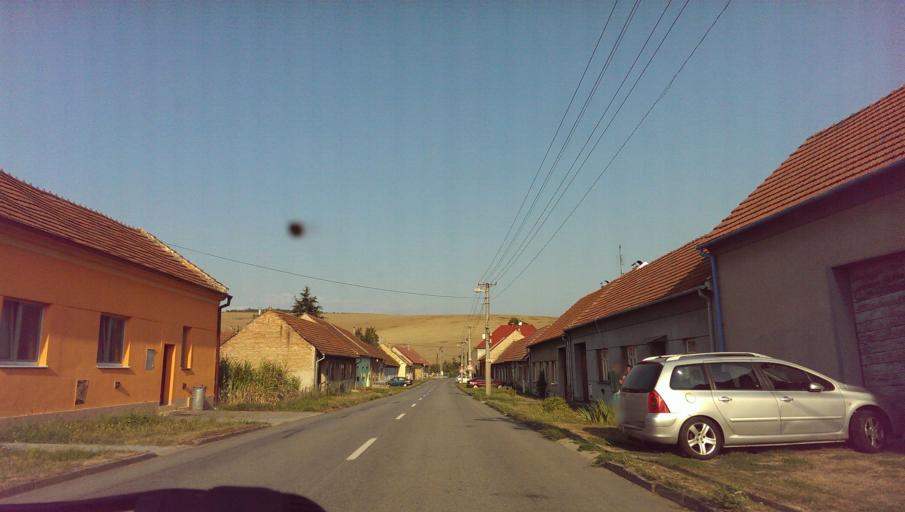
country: CZ
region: Zlin
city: Korycany
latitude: 49.1101
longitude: 17.1386
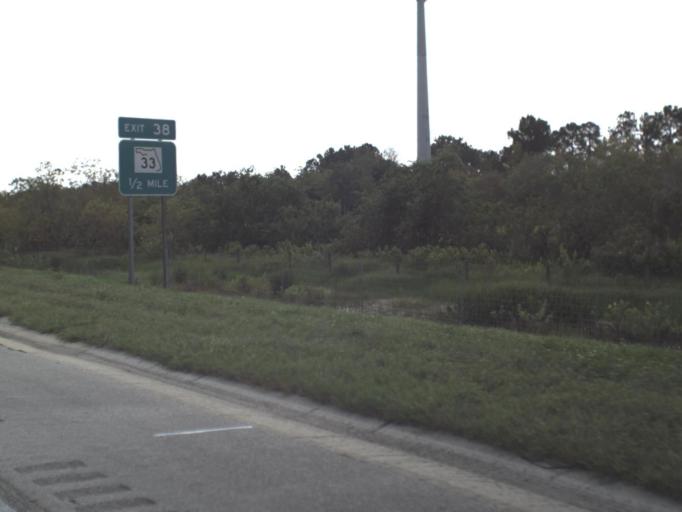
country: US
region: Florida
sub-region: Polk County
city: Gibsonia
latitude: 28.1358
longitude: -81.9112
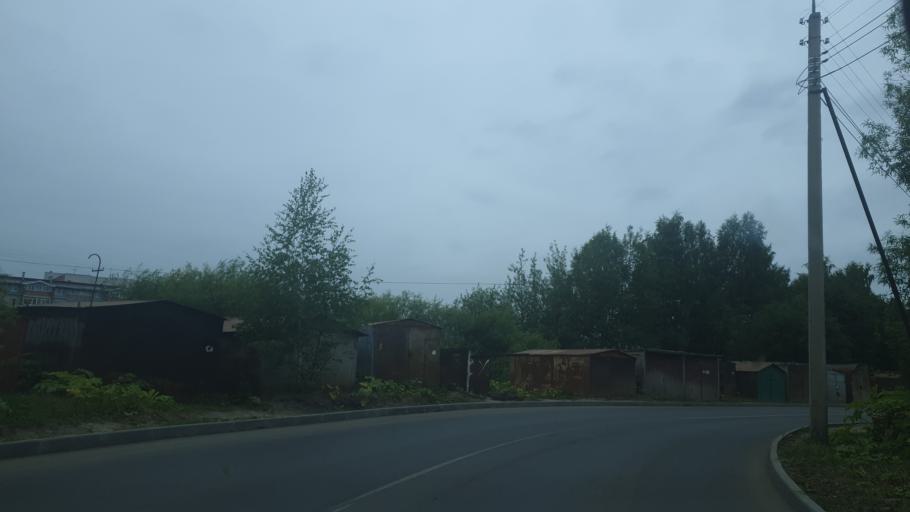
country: RU
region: Komi Republic
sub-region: Syktyvdinskiy Rayon
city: Syktyvkar
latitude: 61.6951
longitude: 50.8072
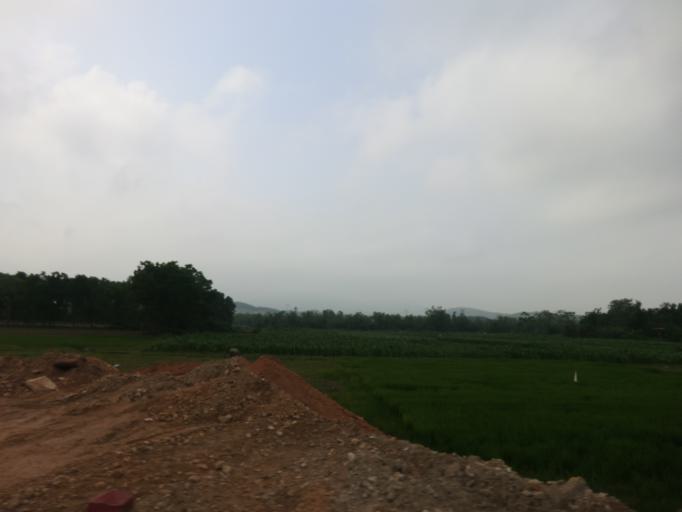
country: VN
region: Quang Binh
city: Hoan Lao
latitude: 17.6224
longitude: 106.4134
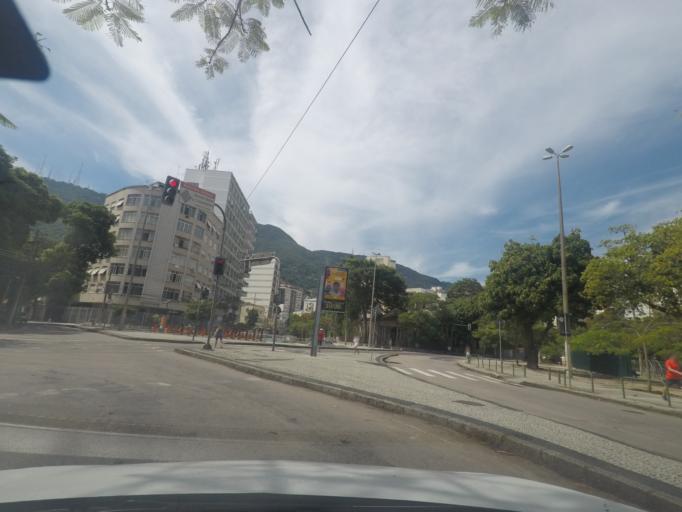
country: BR
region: Rio de Janeiro
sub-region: Rio De Janeiro
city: Rio de Janeiro
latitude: -22.9319
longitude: -43.2428
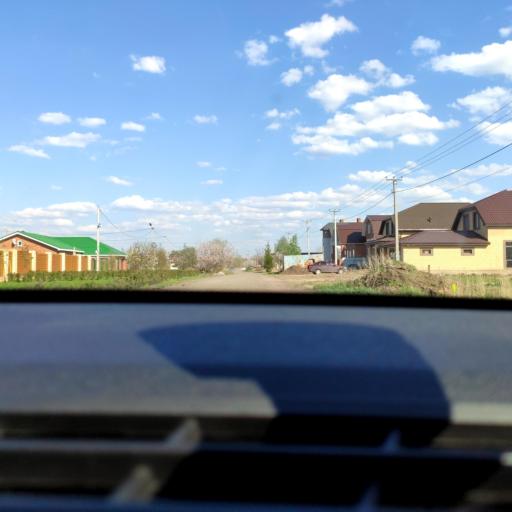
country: RU
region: Samara
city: Tol'yatti
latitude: 53.5552
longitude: 49.3767
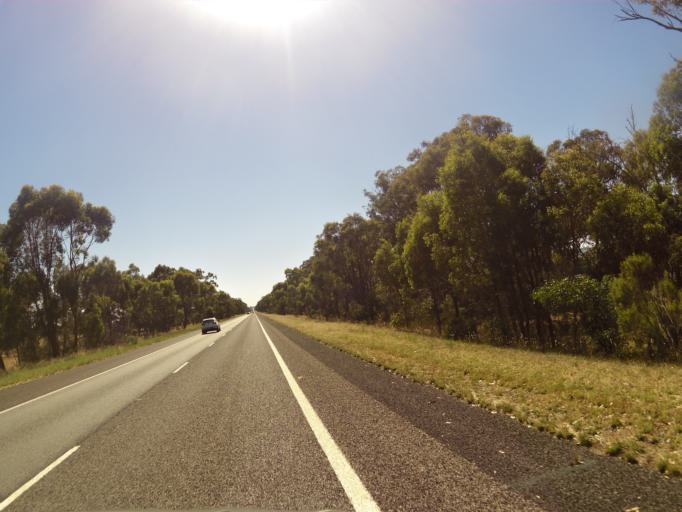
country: AU
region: Victoria
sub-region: Greater Shepparton
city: Shepparton
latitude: -36.8595
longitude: 145.3110
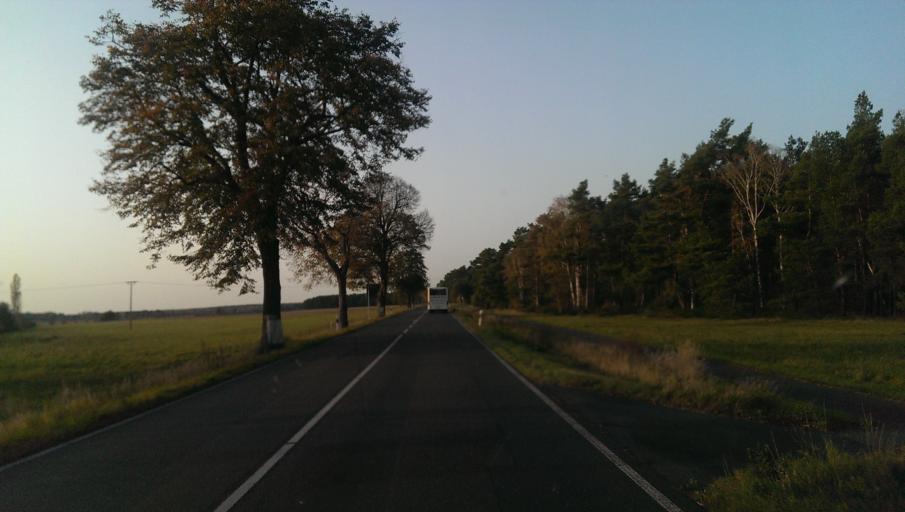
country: DE
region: Brandenburg
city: Herzberg
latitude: 51.7581
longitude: 13.2082
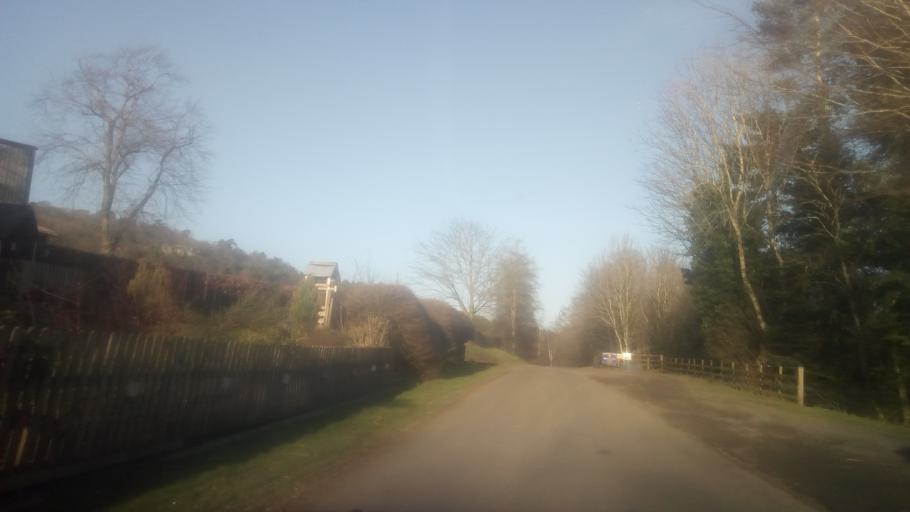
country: GB
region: Scotland
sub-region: The Scottish Borders
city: Saint Boswells
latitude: 55.4720
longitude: -2.6670
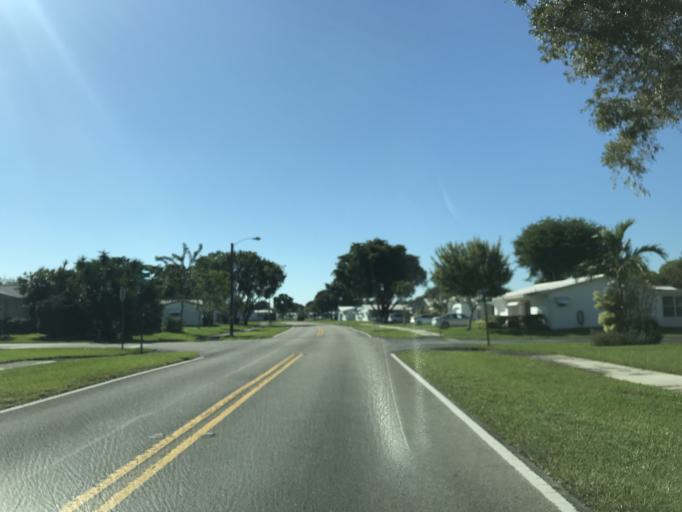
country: US
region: Florida
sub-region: Broward County
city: Plantation
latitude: 26.1422
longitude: -80.2692
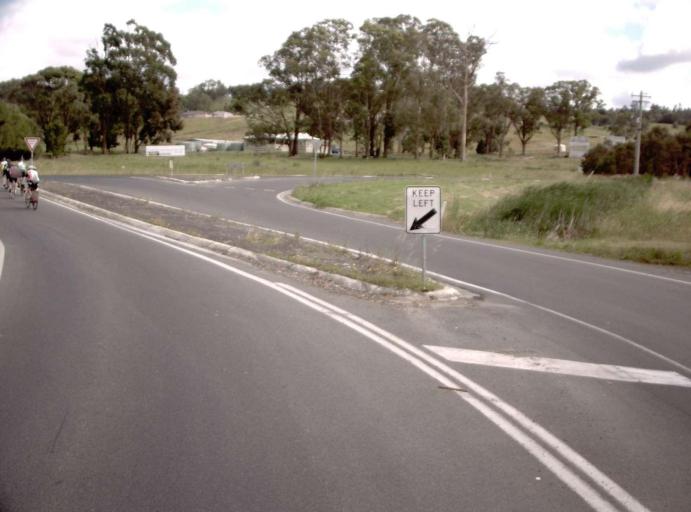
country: AU
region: Victoria
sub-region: Latrobe
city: Morwell
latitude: -38.1618
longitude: 146.4071
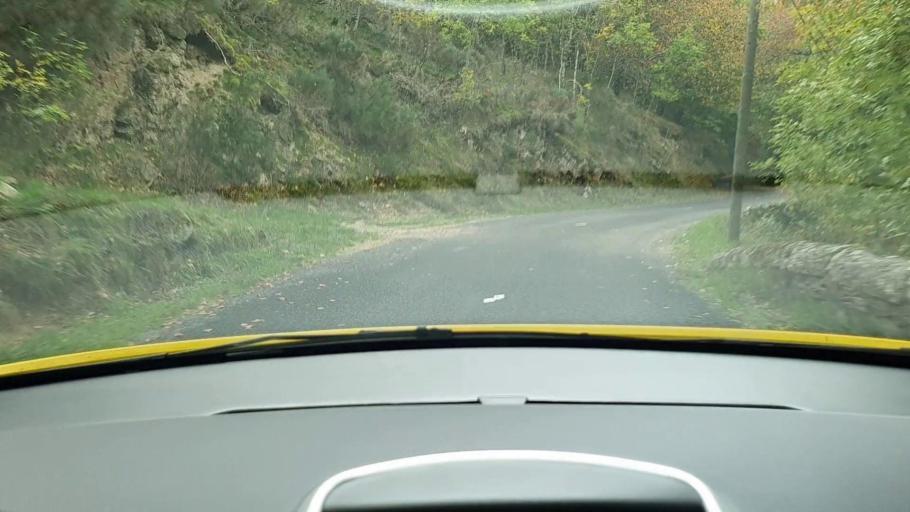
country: FR
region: Languedoc-Roussillon
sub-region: Departement de la Lozere
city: Meyrueis
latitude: 44.0616
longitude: 3.4407
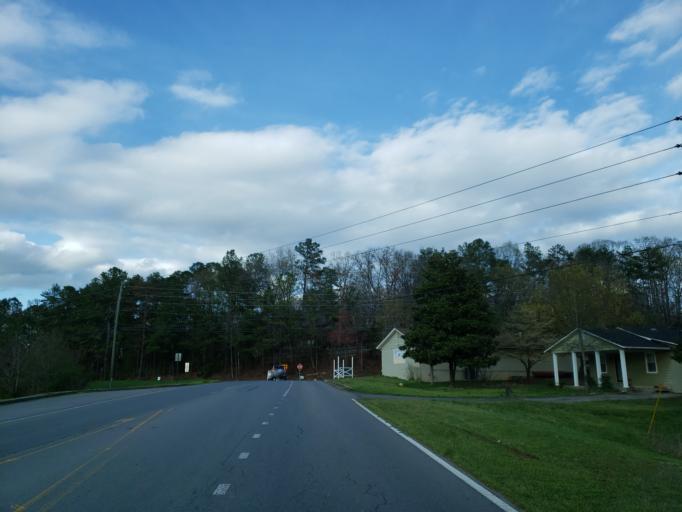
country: US
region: Georgia
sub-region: Bartow County
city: Cartersville
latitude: 34.2403
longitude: -84.8100
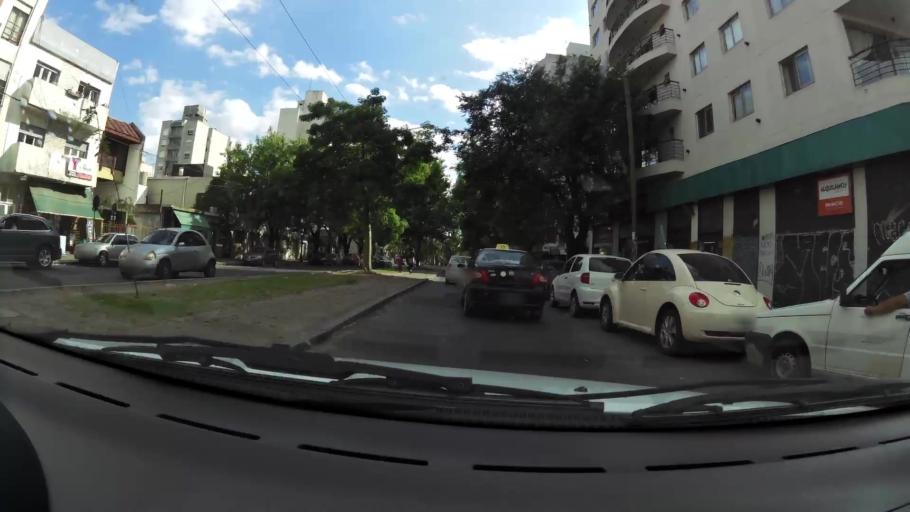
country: AR
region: Buenos Aires
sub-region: Partido de La Plata
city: La Plata
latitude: -34.9155
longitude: -57.9357
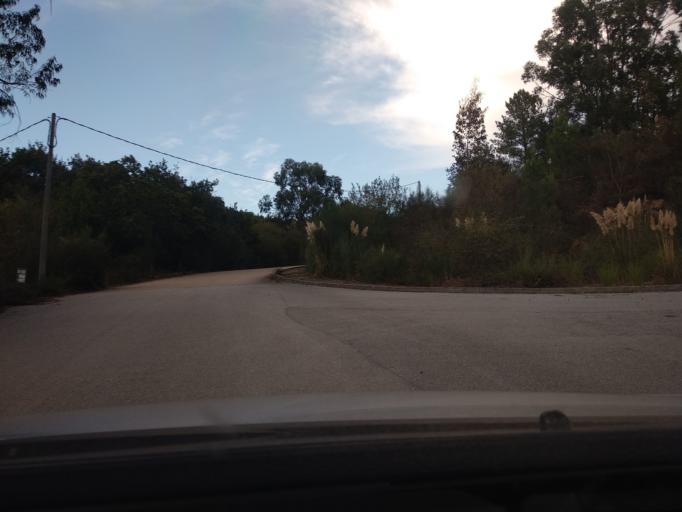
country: ES
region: Galicia
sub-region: Provincia de Pontevedra
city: Moana
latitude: 42.2977
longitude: -8.6925
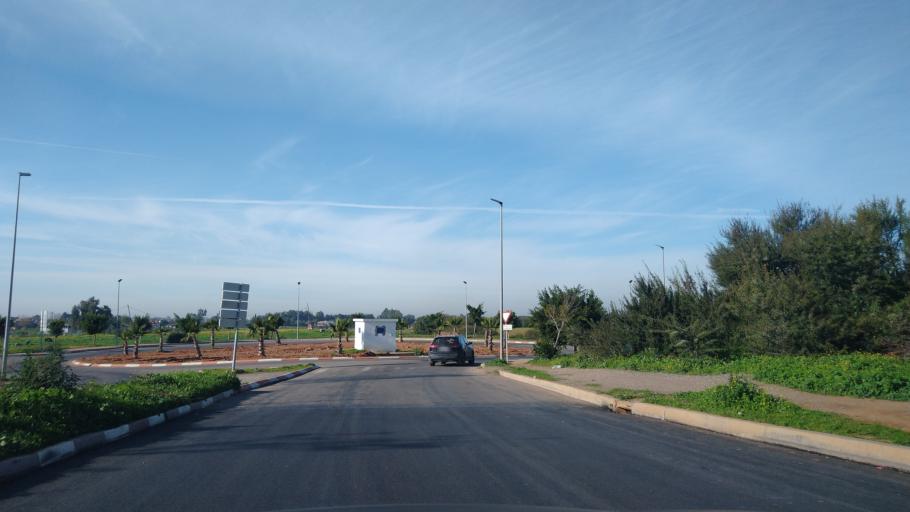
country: MA
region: Rabat-Sale-Zemmour-Zaer
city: Sale
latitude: 33.9997
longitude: -6.7503
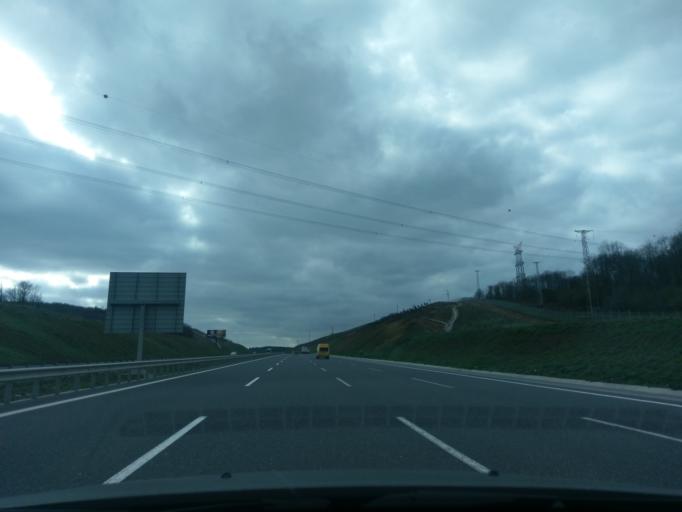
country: TR
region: Istanbul
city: Basaksehir
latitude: 41.1802
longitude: 28.8153
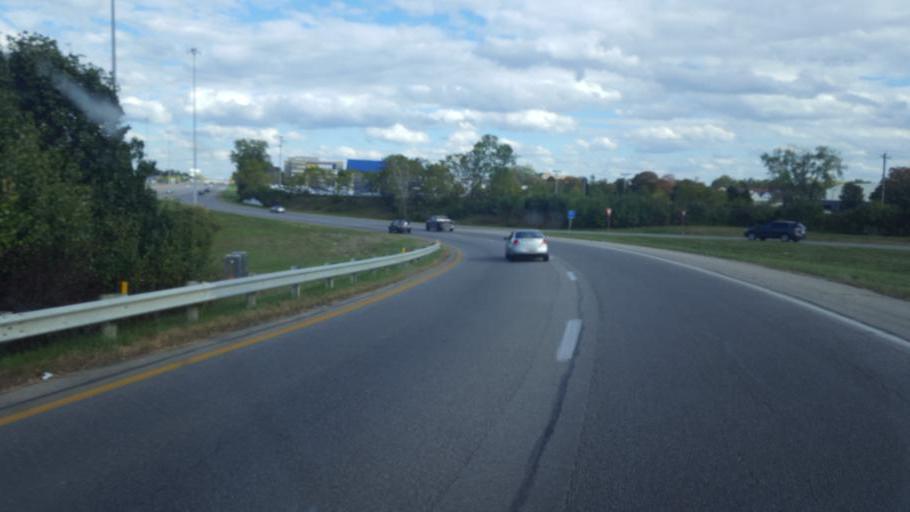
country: US
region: Ohio
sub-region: Franklin County
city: Dublin
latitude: 40.1084
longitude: -83.0904
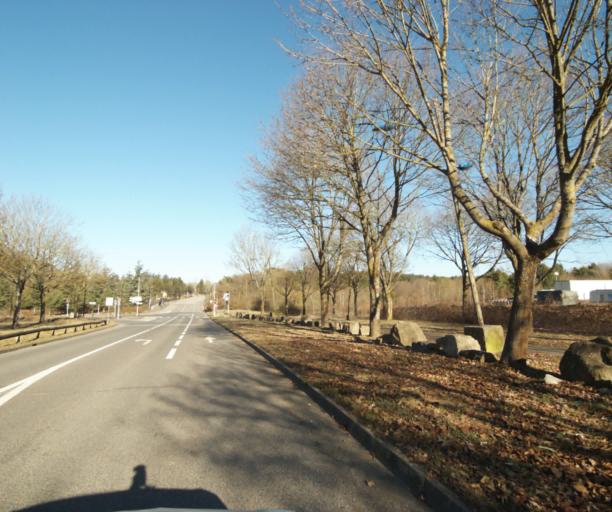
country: FR
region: Lorraine
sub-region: Departement de Meurthe-et-Moselle
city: Maxeville
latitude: 48.7099
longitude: 6.1482
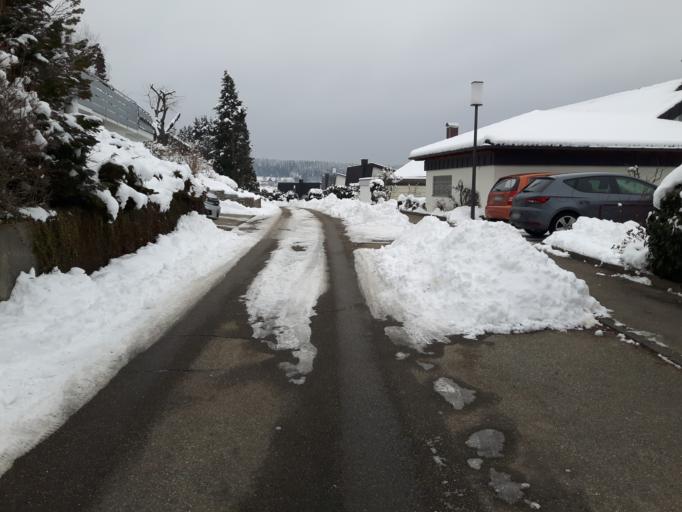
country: DE
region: Baden-Wuerttemberg
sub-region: Freiburg Region
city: Unterkirnach
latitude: 48.0823
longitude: 8.3607
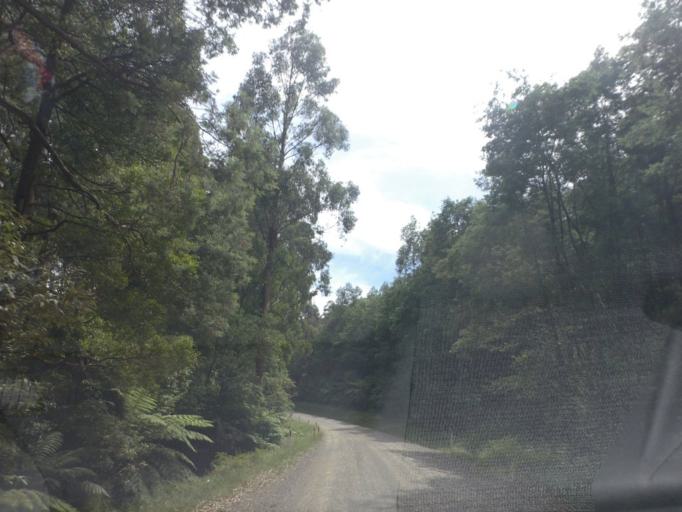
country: AU
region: Victoria
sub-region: Yarra Ranges
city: Healesville
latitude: -37.5362
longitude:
..........
__Short problem__:
Copy out the whole listing above word for word, first line to last, leaving out the pictures.

__Expected answer__:
country: CZ
region: Zlin
city: Korycany
latitude: 49.1101
longitude: 17.1386
country: US
region: Florida
sub-region: Polk County
city: Gibsonia
latitude: 28.1358
longitude: -81.9112
country: RU
region: Komi Republic
sub-region: Syktyvdinskiy Rayon
city: Syktyvkar
latitude: 61.6951
longitude: 50.8072
country: VN
region: Quang Binh
city: Hoan Lao
latitude: 17.6224
longitude: 106.4134
country: BR
region: Rio de Janeiro
sub-region: Rio De Janeiro
city: Rio de Janeiro
latitude: -22.9319
longitude: -43.2428
country: RU
region: Samara
city: Tol'yatti
latitude: 53.5552
longitude: 49.3767
country: AU
region: Victoria
sub-region: Greater Shepparton
city: Shepparton
latitude: -36.8595
longitude: 145.3110
country: DE
region: Brandenburg
city: Herzberg
latitude: 51.7581
longitude: 13.2082
country: GB
region: Scotland
sub-region: The Scottish Borders
city: Saint Boswells
latitude: 55.4720
longitude: -2.6670
country: US
region: Florida
sub-region: Broward County
city: Plantation
latitude: 26.1422
longitude: -80.2692
country: AU
region: Victoria
sub-region: Latrobe
city: Morwell
latitude: -38.1618
longitude: 146.4071
country: FR
region: Languedoc-Roussillon
sub-region: Departement de la Lozere
city: Meyrueis
latitude: 44.0616
longitude: 3.4407
country: US
region: Georgia
sub-region: Bartow County
city: Cartersville
latitude: 34.2403
longitude: -84.8100
country: AR
region: Buenos Aires
sub-region: Partido de La Plata
city: La Plata
latitude: -34.9155
longitude: -57.9357
country: ES
region: Galicia
sub-region: Provincia de Pontevedra
city: Moana
latitude: 42.2977
longitude: -8.6925
country: MA
region: Rabat-Sale-Zemmour-Zaer
city: Sale
latitude: 33.9997
longitude: -6.7503
country: TR
region: Istanbul
city: Basaksehir
latitude: 41.1802
longitude: 28.8153
country: US
region: Ohio
sub-region: Franklin County
city: Dublin
latitude: 40.1084
longitude: -83.0904
country: FR
region: Lorraine
sub-region: Departement de Meurthe-et-Moselle
city: Maxeville
latitude: 48.7099
longitude: 6.1482
country: DE
region: Baden-Wuerttemberg
sub-region: Freiburg Region
city: Unterkirnach
latitude: 48.0823
longitude: 8.3607
country: AU
region: Victoria
sub-region: Yarra Ranges
city: Healesville
latitude: -37.5362
longitude:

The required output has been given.